Beh, capita che in questo lungo periodo di costrizione in casa si pensi, capita che si ricordino fatti e situazioni, perchè non si può sempre pensare e riflettere su quel che intanto ci accade intorno, che caspita! E allora capita che ritornino in mente anche storie e favole. A me è venuta in mente questa che vi racconto appresso. A dire il vero non so perchè, non so quanto il ricordo sia fedele e quanto no, quanto ci sia di mio e quanto di altri. So però che le favole sono sempre la metafora della vita, e allora…

 

di Ghino di Punta

 

Un giorno il leone si svegliò deciso a fare un giro per la savana e verificare il suo tasso di gradimenti negli altri animali suoi sudditi.

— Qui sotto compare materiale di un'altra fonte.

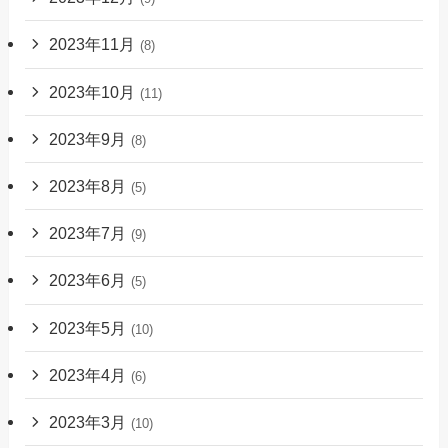
2023年11月
(8)
2023年10月
(11)
2023年9月
(8)
2023年8月
(5)
2023年7月
(9)
2023年6月
(5)
2023年5月
(10)
2023年4月
(6)
2023年3月
(10)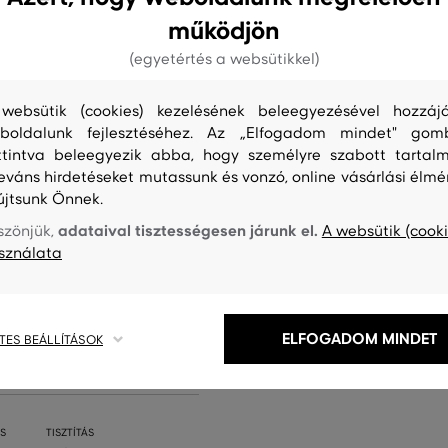
működjön
(egyetértés a websütikkel)
websütik (cookies) kezelésének beleegyezésével hozzájá
boldalunk fejlesztéséhez. Az „Elfogadom mindet" gom
ttintva beleegyezik abba, hogy személyre szabott tartalm
leváns hirdetéseket mutassunk és vonzó, online vásárlási élmé
újtsunk Önnek.
adataival tisztességesen járunk el.
szönjük,
A websütik (cooki
sználata
ELFOGADOM MINDET
TES BEÁLLÍTÁSOK
S
TISZTÍTÁS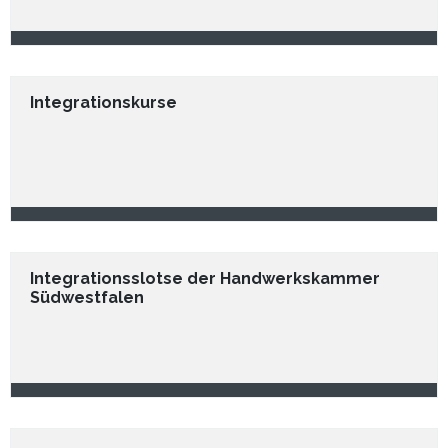
Integrationskurse
Integrationsslotse der Handwerkskammer
Südwestfalen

E così, datosi una pettinata alla criniera, calzata la corona, indossato il manto di ermellino, caramella all’occhio destro, prese il bastone reale e uscì. Fece pochi passi, vide un facocero che, sorpreso della sua presenza, si fermò immobile.

“Chi sono io?” gli chiese il leone.

“Siete il re” rispose

“Bravo. Hai risposto bene, e per questo non ti mangerò”

E riprese a camminare fischiettando baldanzoso

Incontrò un branco di gazzelle che subito si diedero alla fuga. Il leone con un balzo ne bloccò una: “Chi sono io? Mi conosci?” le chiese

La gazzella, terrorizzata, rispose con voce tremula: “voi siete il re della savana, il nostro re”. Il leone compiaciuto allentò la presa: “sei libera, oggi sono di buon’umore. Và!”

Ormai la sua giornata prometteva bene, quando incontrò una giraffa. Non fuggì, lo guardava dall’alto verso il basso. Il leone le chiese subito: “Tu, lo sai chi sono io?” “Sì Maestà” rispose la giraffa. “siete il nostro re”. “Puoi andare anche tu, non sarai il mio pasto di oggi”. Ormai la felicità si era totalmente impossessata di lui che fischiettava, cantava, parlava senza pensare a quel che diceva… Era innamorato di se stesso: salutava gli uccellini, offriva radici ai facoceri, faceva il tifo per le zebre, prometteva cose buone e rassicurava tutti i suoi sudditi. E fu così che arrivò nei pressi di una pozza d’acqua dove un elefante si stava abbeverando. Gli si avvicinò canticchiando “Gastone” e gli disse: “ehi elefante, ciao”. L’elefante non lo degnò manco di uno sguardo e continuò a bere. Il leone alzò la voce: “Ehi, elefante, chi sono io?” L’elefante non si scompose, per cui il leone con voce ancora più alta gli disse: “Oh! Dico a te: Lo sai chi sono io?”. L’elefante smise per un attimo di abbeverarsi, alzò la testa, lo guardò e riprese a bere tranquillamente. A quel punto il leone stizzito si mise a urlare: “Elefante della malora, insomma, mi rispondi o no? Chi sono io?”. Il pachiderma a quel punto smise di bere, si girò e con un barrito prepotente afferrò il leone con la proboscide e dopo averlo fatto roteare lo scagliò con violenza contro una roccia. Il leone, in posizione sbilenca e tutto ammaccato e impolverato, con la corona che gli copriva un occhio e il mantello di ermellino impolverato, si sistemò di nuovo la caramella sull’occhio cercando il bastone che aveva perso nel volo, abbassò il tono di voce e mentre tutti gli animali suoi sudditi applaudivano l’elefante, lui gli si rivolse e disse: “Oh!… ma quando non la sai una cosa c’è bisogno che fai il nervoso?”. E da quel giorno il leone smise di ruggire a vanvera per paura dei suoi sudditi.